Culturally responsive interventions. Mainstream mental health services, often based on "evidence-based practices" (EBP), have been largely unsuccessful among Indigenous peoples due to "structural racism" embedded in their measures. Programs like Alaska's Calricaraq (Healthy Living), rooted in Yup'ik culture and traditional teachings, offer a different path. These interventions, guided by elders and "heart skills that can't be learned from books," focus on "transformative healing" through spirituality, ceremony, and community.
Accountability from institutions. True reconciliation demands "a thorough accounting of what happened from the perspective of those who were harmed." This includes the U.S. government honoring its treaties and legislation, and churches providing transparency, access to records, and reparations. The APA's apology for its role in "promoting, perpetuating, and failing to challenge racism" in boarding schools signals a growing recognition that Western mental health science "has much to learn from Indians."

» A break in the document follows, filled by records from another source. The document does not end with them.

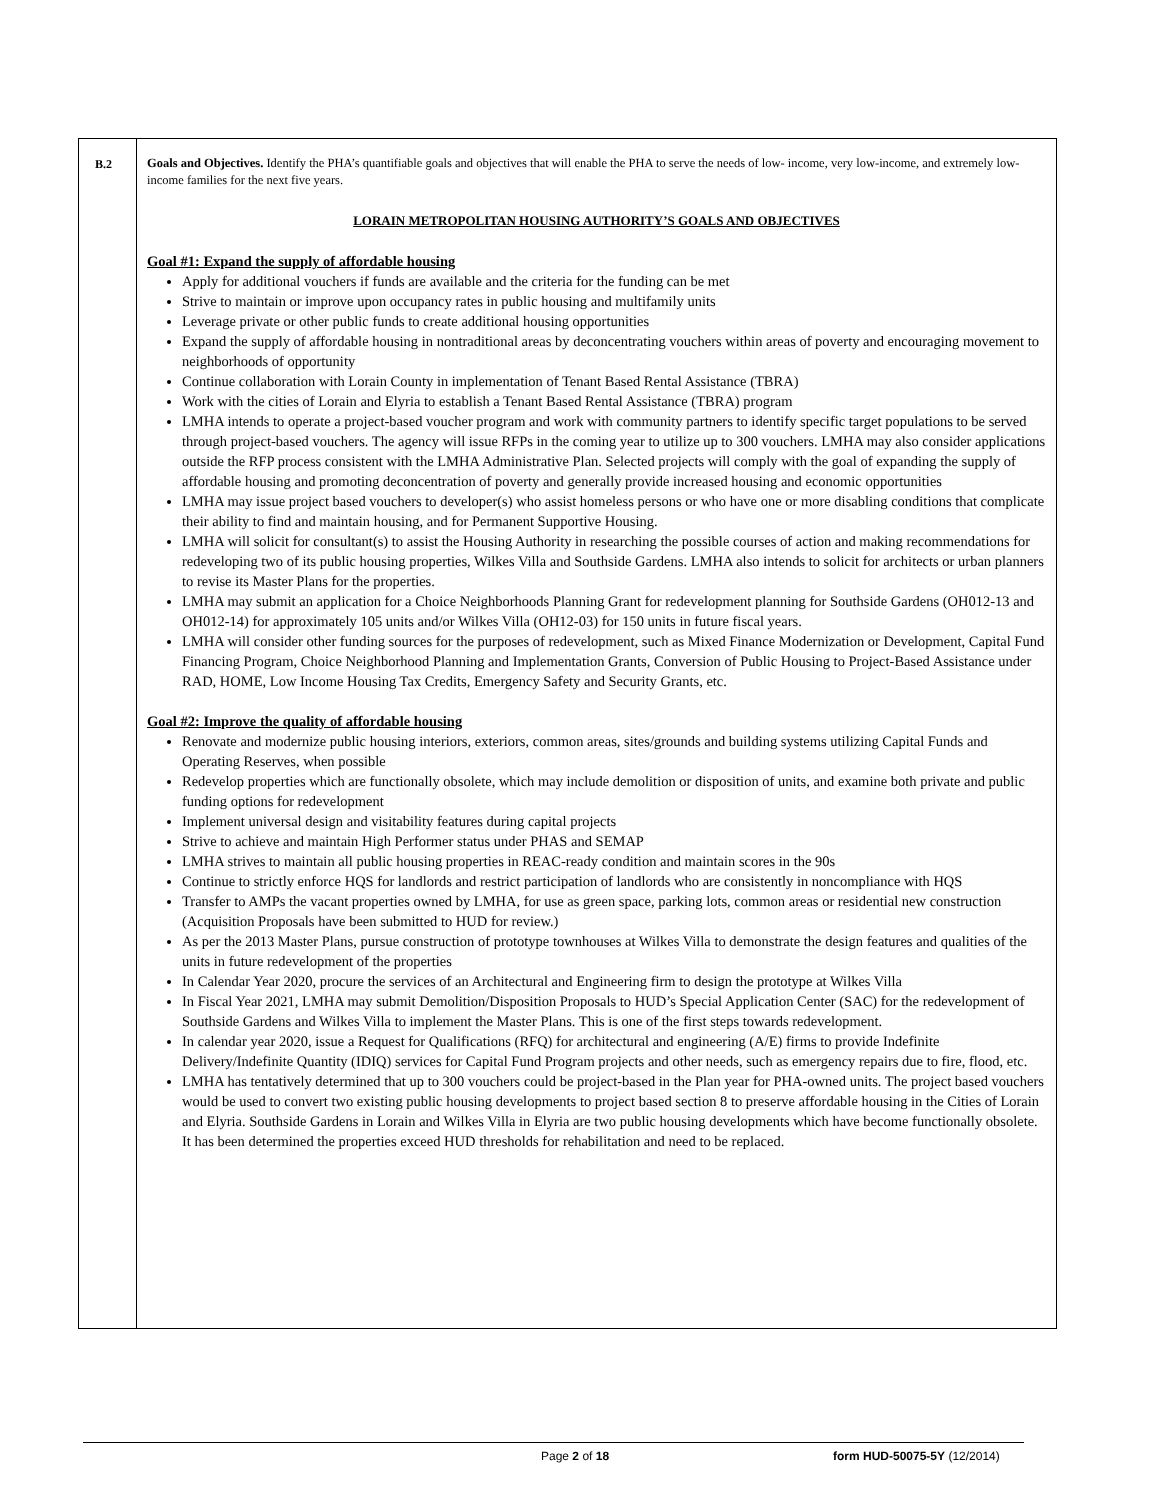| B.2 | Goals and Objectives. Identify the PHA’s quantifiable goals and objectives that will enable the PHA to serve the needs of low- income, very low-income, and extremely low- income families for the next five years. LORAIN METROPOLITAN HOUSING AUTHORITY’S GOALS AND OBJECTIVES Goal #1: Expand the supply of affordable housing Apply for additional vouchers if funds are available and the criteria for the funding can be met Strive to maintain or improve upon occupancy rates in public housing and multifamily units Leverage private or other public funds to create additional housing opportunities Expand the supply of affordable housing in nontraditional areas by deconcentrating vouchers within areas of poverty and encouraging movement to neighborhoods of opportunity Continue collaboration with Lorain County in implementation of Tenant Based Rental Assistance (TBRA) Work with the cities of Lorain and Elyria to establish a Tenant Based Rental Assistance (TBRA) program LMHA intends to operate a project-based voucher program and work with community partners to identify specific target populations to be served through project-based vouchers. The agency will issue RFPs in the coming year to utilize up to 300 vouchers. LMHA may also consider applications outside the RFP process consistent with the LMHA Administrative Plan. Selected projects will comply with the goal of expanding the supply of affordable housing and promoting deconcentration of poverty and generally provide increased housing and economic opportunities LMHA may issue project based vouchers to developer(s) who assist homeless persons or who have one or more disabling conditions that complicate their ability to find and maintain housing, and for Permanent Supportive Housing. LMHA will solicit for consultant(s) to assist the Housing Authority in researching the possible courses of action and making recommendations for redeveloping two of its public housing properties, Wilkes Villa and Southside Gardens. LMHA also intends to solicit for architects or urban planners to revise its Master Plans for the properties. LMHA may submit an application for a Choice Neighborhoods Planning Grant for redevelopment planning for Southside Gardens (OH012-13 and OH012-14) for approximately 105 units and/or Wilkes Villa (OH12-03) for 150 units in future fiscal years. LMHA will consider other funding sources for the purposes of redevelopment, such as Mixed Finance Modernization or Development, Capital Fund Financing Program, Choice Neighborhood Planning and Implementation Grants, Conversion of Public Housing to Project-Based Assistance under RAD, HOME, Low Income Housing Tax Credits, Emergency Safety and Security Grants, etc. Goal #2: Improve the quality of affordable housing Renovate and modernize public housing interiors, exteriors, common areas, sites/grounds and building systems utilizing Capital Funds and Operating Reserves, when possible Redevelop properties which are functionally obsolete, which may include demolition or disposition of units, and examine both private and public funding options for redevelopment Implement universal design and visitability features during capital projects Strive to achieve and maintain High Performer status under PHAS and SEMAP LMHA strives to maintain all public housing properties in REAC-ready condition and maintain scores in the 90s Continue to strictly enforce HQS for landlords and restrict participation of landlords who are consistently in noncompliance with HQS Transfer to AMPs the vacant properties owned by LMHA, for use as green space, parking lots, common areas or residential new construction (Acquisition Proposals have been submitted to HUD for review.) As per the 2013 Master Plans, pursue construction of prototype townhouses at Wilkes Villa to demonstrate the design features and qualities of the units in future redevelopment of the properties In Calendar Year 2020, procure the services of an Architectural and Engineering firm to design the prototype at Wilkes Villa In Fiscal Year 2021, LMHA may submit Demolition/Disposition Proposals to HUD’s Special Application Center (SAC) for the redevelopment of Southside Gardens and Wilkes Villa to implement the Master Plans. This is one of the first steps towards redevelopment. In calendar year 2020, issue a Request for Qualifications (RFQ) for architectural and engineering (A/E) firms to provide Indefinite Delivery/Indefinite Quantity (IDIQ) services for Capital Fund Program projects and other needs, such as emergency repairs due to fire, flood, etc. LMHA has tentatively determined that up to 300 vouchers could be project-based in the Plan year for PHA-owned units. The project based vouchers would be used to convert two existing public housing developments to project based section 8 to preserve affordable housing in the Cities of Lorain and Elyria. Southside Gardens in Lorain and Wilkes Villa in Elyria are two public housing developments which have become functionally obsolete. It has been determined the properties exceed HUD thresholds for rehabilitation and need to be replaced. |
Page 2 of 18 form HUD-50075-5Y (12/2014)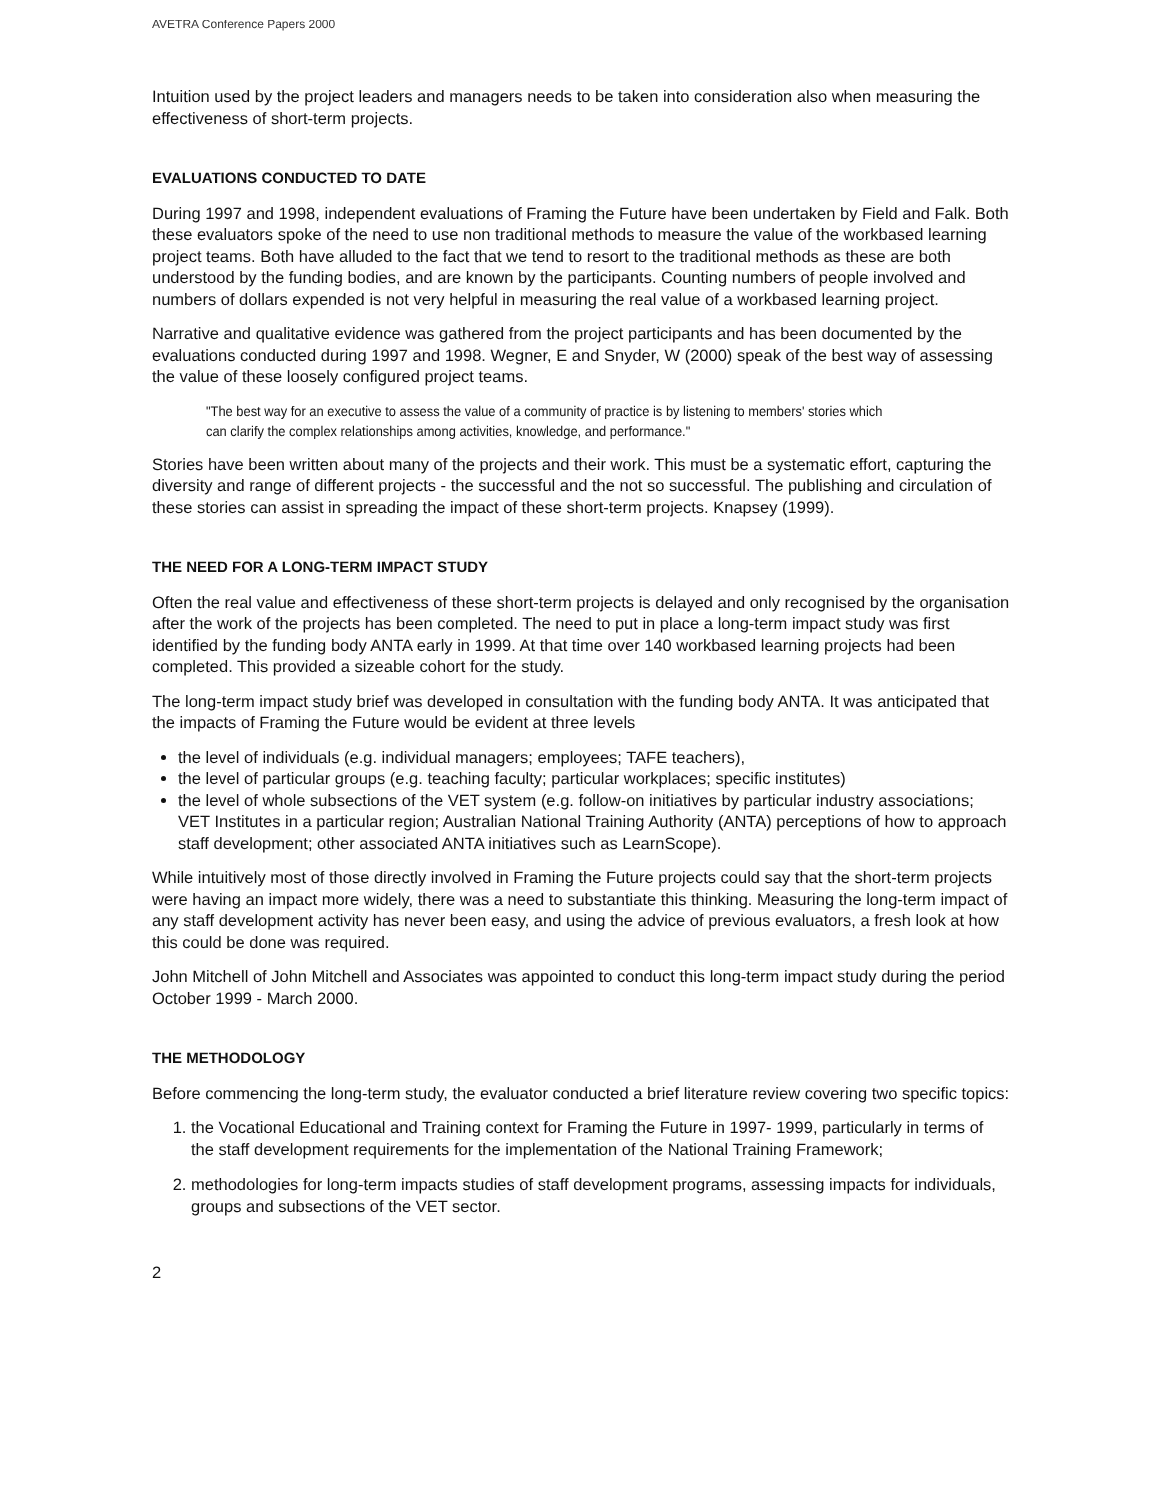AVETRA Conference Papers 2000
Intuition used by the project leaders and managers needs to be taken into consideration also when measuring the effectiveness of short-term projects.
EVALUATIONS CONDUCTED TO DATE
During 1997 and 1998, independent evaluations of Framing the Future have been undertaken by Field and Falk. Both these evaluators spoke of the need to use non traditional methods to measure the value of the workbased learning project teams. Both have alluded to the fact that we tend to resort to the traditional methods as these are both understood by the funding bodies, and are known by the participants. Counting numbers of people involved and numbers of dollars expended is not very helpful in measuring the real value of a workbased learning project.
Narrative and qualitative evidence was gathered from the project participants and has been documented by the evaluations conducted during 1997 and 1998. Wegner, E and Snyder, W (2000) speak of the best way of assessing the value of these loosely configured project teams.
"The best way for an executive to assess the value of a community of practice is by listening to members' stories which can clarify the complex relationships among activities, knowledge, and performance."
Stories have been written about many of the projects and their work. This must be a systematic effort, capturing the diversity and range of different projects - the successful and the not so successful. The publishing and circulation of these stories can assist in spreading the impact of these short-term projects. Knapsey (1999).
THE NEED FOR A LONG-TERM IMPACT STUDY
Often the real value and effectiveness of these short-term projects is delayed and only recognised by the organisation after the work of the projects has been completed. The need to put in place a long-term impact study was first identified by the funding body ANTA early in 1999. At that time over 140 workbased learning projects had been completed. This provided a sizeable cohort for the study.
The long-term impact study brief was developed in consultation with the funding body ANTA. It was anticipated that the impacts of Framing the Future would be evident at three levels
the level of individuals (e.g. individual managers; employees; TAFE teachers),
the level of particular groups (e.g. teaching faculty; particular workplaces; specific institutes)
the level of whole subsections of the VET system (e.g. follow-on initiatives by particular industry associations; VET Institutes in a particular region; Australian National Training Authority (ANTA) perceptions of how to approach staff development; other associated ANTA initiatives such as LearnScope).
While intuitively most of those directly involved in Framing the Future projects could say that the short-term projects were having an impact more widely, there was a need to substantiate this thinking. Measuring the long-term impact of any staff development activity has never been easy, and using the advice of previous evaluators, a fresh look at how this could be done was required.
John Mitchell of John Mitchell and Associates was appointed to conduct this long-term impact study during the period October 1999 - March 2000.
THE METHODOLOGY
Before commencing the long-term study, the evaluator conducted a brief literature review covering two specific topics:
1. the Vocational Educational and Training context for Framing the Future in 1997- 1999, particularly in terms of the staff development requirements for the implementation of the National Training Framework;
2. methodologies for long-term impacts studies of staff development programs, assessing impacts for individuals, groups and subsections of the VET sector.
2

10. The Jingle Dress: A Symbol of Healing, Resilience, and Ojibwe Identity
As the daughter of an Ojibwe woman and a white father, however, I am often torn by paradoxical desires to at once order and classify life while accepting and celebrating its great mystery.
A spiritual calling. The author's journey culminates in the unconscious act of building a jingle dress, a "dress of exploding sound" in Ojibwe. This project, undertaken without conscious decision, became a "complex project without any conscious memory of deciding to begin," a "vague directive from the universe" that would reveal its "greater purpose later." The jingle dress, originating from an Ojibwe father's dream to heal his daughter from the Spanish flu, symbolizes women's healing power and resilience.
Sewing salvation. The dress, with its 365 jingles, one for each day of the year, became a tangible representation of her family's story and her own healing. It was a way to process her mother's "trauma spirit," which "relentlessly demands my energy and attention." The act of sewing, a skill taught by her mother, became a "ceremony" to address the "confusing anger and fear she passed on to me," transforming her "pathological behavior" into a source of understanding and forgiveness.
Dancing for the ancestors. At the Bad River Manoomin Harvest festival, the author danced in her jingle dress, a celebration of being an Anishinaabekwe (Ojibwe woman). This dance, performed for her mother who could never have dreamed of such an act, was a powerful statement of survival and flourishing. Amidst the ruins of the Sister School, barely visible among the weeds, the drumbeats and the laughter of her people affirmed that their "joy in being human together has survived the white man's efforts to extinguish this essential part of Ojibwe nature."